TASK INSTRUCTIONS:
Count the lines in the entries below that contain the string "Provincia", matching uppercase and lowercase exactly. Reply with the number alone.

SUPPLIED DATA:
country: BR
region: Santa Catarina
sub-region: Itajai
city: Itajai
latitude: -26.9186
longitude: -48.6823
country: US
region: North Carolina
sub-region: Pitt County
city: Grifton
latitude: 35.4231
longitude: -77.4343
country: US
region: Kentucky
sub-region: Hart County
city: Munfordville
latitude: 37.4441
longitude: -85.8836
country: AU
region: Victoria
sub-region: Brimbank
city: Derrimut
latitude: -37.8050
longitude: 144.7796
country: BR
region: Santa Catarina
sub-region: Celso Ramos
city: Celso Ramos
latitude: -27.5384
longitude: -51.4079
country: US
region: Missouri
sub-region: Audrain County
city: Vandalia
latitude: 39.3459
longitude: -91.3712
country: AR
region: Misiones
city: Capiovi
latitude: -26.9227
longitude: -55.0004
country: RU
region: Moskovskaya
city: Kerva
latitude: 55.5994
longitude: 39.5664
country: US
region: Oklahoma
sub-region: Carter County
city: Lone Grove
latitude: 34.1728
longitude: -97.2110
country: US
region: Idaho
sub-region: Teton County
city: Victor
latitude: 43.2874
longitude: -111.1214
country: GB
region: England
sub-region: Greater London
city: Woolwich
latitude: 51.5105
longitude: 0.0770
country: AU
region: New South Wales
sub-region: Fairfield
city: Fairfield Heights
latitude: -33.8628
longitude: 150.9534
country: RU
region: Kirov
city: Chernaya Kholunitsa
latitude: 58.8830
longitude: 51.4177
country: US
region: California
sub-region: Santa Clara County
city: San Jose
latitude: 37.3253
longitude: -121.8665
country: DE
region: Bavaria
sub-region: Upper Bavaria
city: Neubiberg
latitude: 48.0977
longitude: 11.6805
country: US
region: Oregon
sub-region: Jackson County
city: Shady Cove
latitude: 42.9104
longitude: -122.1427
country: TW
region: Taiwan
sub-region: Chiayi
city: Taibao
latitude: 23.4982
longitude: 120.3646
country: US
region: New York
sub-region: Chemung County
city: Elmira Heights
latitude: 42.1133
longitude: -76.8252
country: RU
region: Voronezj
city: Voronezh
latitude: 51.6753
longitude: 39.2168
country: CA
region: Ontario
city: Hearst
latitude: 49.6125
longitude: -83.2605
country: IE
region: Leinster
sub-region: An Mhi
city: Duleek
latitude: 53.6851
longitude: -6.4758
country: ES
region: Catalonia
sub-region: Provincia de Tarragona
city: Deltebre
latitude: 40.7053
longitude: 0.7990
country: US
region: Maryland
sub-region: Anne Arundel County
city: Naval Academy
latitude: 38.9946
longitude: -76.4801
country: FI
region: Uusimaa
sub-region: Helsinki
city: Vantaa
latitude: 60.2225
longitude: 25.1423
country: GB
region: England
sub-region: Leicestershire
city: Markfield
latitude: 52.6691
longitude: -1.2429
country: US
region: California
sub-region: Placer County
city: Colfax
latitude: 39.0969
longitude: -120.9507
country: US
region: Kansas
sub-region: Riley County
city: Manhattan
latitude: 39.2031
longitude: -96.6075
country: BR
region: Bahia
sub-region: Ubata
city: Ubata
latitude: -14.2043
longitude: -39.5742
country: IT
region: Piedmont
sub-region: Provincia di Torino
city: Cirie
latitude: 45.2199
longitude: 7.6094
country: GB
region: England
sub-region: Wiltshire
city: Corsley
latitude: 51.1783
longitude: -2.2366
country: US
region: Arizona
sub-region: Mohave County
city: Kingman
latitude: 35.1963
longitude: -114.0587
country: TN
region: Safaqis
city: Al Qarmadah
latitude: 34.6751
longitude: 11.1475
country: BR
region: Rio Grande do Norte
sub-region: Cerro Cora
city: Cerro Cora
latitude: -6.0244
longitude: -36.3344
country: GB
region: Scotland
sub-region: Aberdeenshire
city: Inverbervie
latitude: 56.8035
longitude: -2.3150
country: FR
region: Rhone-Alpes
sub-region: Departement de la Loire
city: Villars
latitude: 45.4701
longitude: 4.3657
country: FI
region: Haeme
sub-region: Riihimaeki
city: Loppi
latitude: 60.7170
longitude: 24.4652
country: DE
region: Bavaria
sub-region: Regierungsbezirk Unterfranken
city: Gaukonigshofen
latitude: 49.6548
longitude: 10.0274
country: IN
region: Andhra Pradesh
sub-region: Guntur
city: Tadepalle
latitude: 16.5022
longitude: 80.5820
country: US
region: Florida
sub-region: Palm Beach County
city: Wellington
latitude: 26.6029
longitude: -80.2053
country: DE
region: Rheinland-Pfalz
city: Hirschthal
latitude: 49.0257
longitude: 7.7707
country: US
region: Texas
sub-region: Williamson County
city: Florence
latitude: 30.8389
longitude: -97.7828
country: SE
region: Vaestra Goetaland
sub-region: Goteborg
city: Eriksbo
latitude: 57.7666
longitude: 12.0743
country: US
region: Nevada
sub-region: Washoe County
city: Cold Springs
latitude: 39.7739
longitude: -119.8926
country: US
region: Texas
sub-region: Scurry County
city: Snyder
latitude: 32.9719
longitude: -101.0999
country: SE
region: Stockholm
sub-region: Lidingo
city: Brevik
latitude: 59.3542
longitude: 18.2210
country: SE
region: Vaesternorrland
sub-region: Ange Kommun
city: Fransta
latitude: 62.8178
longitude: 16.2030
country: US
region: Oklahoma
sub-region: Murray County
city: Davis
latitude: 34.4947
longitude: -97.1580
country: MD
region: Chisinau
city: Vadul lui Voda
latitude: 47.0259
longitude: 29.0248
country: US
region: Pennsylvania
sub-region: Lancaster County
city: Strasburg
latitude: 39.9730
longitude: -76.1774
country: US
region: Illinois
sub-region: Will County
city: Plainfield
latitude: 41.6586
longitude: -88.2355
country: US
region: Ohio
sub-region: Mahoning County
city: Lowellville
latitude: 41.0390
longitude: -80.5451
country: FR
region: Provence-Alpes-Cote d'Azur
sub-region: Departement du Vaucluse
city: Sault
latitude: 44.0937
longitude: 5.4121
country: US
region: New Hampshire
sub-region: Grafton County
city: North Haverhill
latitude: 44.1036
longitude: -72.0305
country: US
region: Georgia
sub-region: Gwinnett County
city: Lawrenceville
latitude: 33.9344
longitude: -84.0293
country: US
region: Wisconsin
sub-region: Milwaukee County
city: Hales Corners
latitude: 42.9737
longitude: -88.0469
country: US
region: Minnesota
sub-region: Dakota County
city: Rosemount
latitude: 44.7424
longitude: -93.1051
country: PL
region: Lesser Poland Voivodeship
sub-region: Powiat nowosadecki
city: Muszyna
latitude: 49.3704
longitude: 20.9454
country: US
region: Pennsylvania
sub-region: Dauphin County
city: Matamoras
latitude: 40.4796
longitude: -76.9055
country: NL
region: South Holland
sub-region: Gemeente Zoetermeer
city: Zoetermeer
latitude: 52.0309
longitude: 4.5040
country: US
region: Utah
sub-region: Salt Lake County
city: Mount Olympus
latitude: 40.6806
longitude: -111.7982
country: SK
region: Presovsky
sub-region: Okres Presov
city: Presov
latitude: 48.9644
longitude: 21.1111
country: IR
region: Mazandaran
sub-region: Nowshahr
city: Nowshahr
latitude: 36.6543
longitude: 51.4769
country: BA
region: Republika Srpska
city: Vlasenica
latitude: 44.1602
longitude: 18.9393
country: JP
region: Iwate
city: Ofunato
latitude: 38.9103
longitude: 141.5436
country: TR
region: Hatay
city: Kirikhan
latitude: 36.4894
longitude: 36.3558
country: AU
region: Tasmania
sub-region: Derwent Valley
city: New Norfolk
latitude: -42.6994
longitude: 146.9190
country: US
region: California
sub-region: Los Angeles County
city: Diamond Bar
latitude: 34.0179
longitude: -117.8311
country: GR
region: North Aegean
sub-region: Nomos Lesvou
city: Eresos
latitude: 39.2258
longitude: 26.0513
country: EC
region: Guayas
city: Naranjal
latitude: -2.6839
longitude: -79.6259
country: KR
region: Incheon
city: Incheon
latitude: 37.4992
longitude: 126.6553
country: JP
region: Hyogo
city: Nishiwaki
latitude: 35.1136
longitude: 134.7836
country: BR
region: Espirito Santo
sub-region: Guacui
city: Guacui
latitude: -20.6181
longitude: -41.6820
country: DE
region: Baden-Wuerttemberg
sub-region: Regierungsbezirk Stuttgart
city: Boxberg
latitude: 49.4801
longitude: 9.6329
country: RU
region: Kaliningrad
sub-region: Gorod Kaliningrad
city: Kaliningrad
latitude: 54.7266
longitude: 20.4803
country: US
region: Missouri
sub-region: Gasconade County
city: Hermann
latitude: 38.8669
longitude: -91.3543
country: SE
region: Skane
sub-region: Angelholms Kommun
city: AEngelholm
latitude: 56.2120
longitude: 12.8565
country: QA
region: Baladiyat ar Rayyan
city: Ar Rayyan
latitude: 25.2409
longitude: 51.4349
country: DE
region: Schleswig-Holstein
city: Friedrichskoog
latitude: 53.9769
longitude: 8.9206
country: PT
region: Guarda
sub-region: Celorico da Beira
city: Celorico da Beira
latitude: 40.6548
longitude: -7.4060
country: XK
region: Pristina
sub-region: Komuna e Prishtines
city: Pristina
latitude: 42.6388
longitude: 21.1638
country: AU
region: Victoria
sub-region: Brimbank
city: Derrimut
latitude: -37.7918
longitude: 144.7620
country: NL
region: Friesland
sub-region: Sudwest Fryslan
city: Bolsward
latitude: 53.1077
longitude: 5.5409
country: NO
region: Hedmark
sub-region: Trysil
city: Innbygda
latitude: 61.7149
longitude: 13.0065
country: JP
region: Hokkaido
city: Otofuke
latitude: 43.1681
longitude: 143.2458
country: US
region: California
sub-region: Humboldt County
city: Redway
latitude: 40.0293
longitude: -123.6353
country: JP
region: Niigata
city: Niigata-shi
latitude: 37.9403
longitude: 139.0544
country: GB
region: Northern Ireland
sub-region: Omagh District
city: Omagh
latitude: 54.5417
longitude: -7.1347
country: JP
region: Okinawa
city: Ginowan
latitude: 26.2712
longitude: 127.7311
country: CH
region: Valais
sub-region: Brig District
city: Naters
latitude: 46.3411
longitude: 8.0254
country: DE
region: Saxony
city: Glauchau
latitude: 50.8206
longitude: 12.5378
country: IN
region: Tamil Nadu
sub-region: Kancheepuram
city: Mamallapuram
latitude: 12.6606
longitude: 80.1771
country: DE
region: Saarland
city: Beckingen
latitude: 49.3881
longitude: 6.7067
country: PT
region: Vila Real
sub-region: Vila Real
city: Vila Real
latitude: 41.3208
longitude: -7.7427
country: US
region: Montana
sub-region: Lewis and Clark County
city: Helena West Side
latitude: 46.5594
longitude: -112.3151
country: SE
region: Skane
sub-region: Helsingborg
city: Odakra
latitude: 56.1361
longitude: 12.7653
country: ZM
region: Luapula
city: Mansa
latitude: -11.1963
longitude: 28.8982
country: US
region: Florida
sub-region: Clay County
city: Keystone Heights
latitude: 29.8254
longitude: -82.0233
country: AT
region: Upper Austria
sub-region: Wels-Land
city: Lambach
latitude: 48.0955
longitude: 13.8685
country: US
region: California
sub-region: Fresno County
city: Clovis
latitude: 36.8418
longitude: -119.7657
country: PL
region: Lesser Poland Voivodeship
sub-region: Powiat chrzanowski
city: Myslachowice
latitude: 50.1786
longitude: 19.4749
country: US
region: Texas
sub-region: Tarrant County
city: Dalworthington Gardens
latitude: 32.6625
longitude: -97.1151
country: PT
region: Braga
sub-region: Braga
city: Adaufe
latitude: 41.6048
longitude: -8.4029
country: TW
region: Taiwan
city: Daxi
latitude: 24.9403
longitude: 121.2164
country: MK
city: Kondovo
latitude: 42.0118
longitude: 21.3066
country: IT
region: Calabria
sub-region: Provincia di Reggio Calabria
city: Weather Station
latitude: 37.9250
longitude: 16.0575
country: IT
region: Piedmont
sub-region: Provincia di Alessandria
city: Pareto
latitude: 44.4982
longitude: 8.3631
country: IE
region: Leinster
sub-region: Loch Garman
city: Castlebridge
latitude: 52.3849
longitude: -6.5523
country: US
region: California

EXERCISE SOLUTION:
4